0% versus -11. 4% for PBF Energy Inc. (PBF). On earnings-per-share growth, the picture is similar: HF Sinclair Corporation grew EPS 241. 8% year-over-year, compared to 69. 8% for PBF Energy Inc.. Over a 3-year CAGR, DINO leads at -11. 1% annualised revenue growth. Higher growth typically commands a higher valuation multiple — check whether the premium P/E or P/S is justified by the growth rate using the PEG ratio.
06Which has better profit margins — DINO or PBF?
HF Sinclair Corporation (DINO) is the more profitable company, earning 2.
2% net margin versus -0. 5% for PBF Energy Inc. — meaning it keeps 2. 2% of every revenue dollar as bottom-line profit. Operating margin tells a similar story: DINO leads at 3. 5% versus -0. 2% for PBF. At the gross margin level — before operating expenses — DINO leads at 5. 2%, reflecting greater pricing power or product mix advantage. Stronger margins indicate durable pricing power, lower cost of revenue, or higher mix of software/services. They are one of the clearest signs of business quality.
07Is DINO or PBF more undervalued right now?
On forward earnings alone, PBF Energy Inc.
(PBF) trades at 7. 4x forward P/E versus 12. 5x for HF Sinclair Corporation — 5. 2x cheaper on a one-year earnings basis. Analyst consensus price targets imply the most upside for PBF: -6. 4% to $38. 00.
08Which pays a better dividend — DINO or PBF?
All stocks in this comparison pay dividends.
HF Sinclair Corporation (DINO) offers the highest yield at 2. 9%, versus 2. 7% for PBF Energy Inc. (PBF).
09Is DINO or PBF better for a retirement portfolio?

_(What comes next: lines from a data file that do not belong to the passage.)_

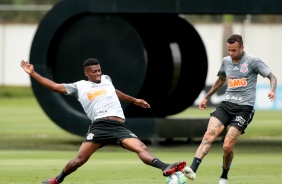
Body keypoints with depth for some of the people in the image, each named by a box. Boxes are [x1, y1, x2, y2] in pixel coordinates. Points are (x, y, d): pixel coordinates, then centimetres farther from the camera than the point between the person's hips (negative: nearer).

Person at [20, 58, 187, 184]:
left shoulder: (106, 80, 25)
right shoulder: (80, 87, 14)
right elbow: (55, 87, 14)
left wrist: (134, 100, 52)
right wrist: (33, 73, 11)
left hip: (119, 126, 2)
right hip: (99, 126, -2)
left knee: (141, 148, -18)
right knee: (80, 158, -7)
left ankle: (166, 168, -36)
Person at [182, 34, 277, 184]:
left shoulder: (253, 61, -4)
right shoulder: (226, 61, 12)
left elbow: (272, 77, -1)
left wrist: (272, 90, -21)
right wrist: (206, 97, 34)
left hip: (244, 108, -4)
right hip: (226, 104, 4)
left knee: (228, 146, -13)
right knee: (209, 135, -20)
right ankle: (192, 169, -33)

For long-horizon retirement investors, PBF Energy Inc.
(PBF) is the stronger choice — it scores higher on the combination of lower volatility, dividend reliability, and long-term compounding (low volatility (β 0. 13), 2. 7% yield). Both have compounded well over 10 years (PBF: +70. 2%, DINO: +202. 0%), confirming both are viable long-term holds — but the lower-volatility option typically results in less emotional selling during corrections. Retirement portfolios generally favour predictability over maximum returns. Consult a financial advisor before making allocation decisions.
10What are the main differences between DINO and PBF?
Both stocks operate in the Energy sector, making this a peer-level intra-sector comparison — the same macro tailwinds and headwinds will affect both.
These fundamental differences mean investors should not choose between them on a single metric — the "better stock" depends entirely on which of these characteristics aligns with your investment strategy.
Find Stocks Like These
Explore pre-built screens for each stock's profile, or build a custom screen to find stocks that outperform both.
You Might Also Compare
Based on how these companies actually compete and overlap — not just which sector they're filed under.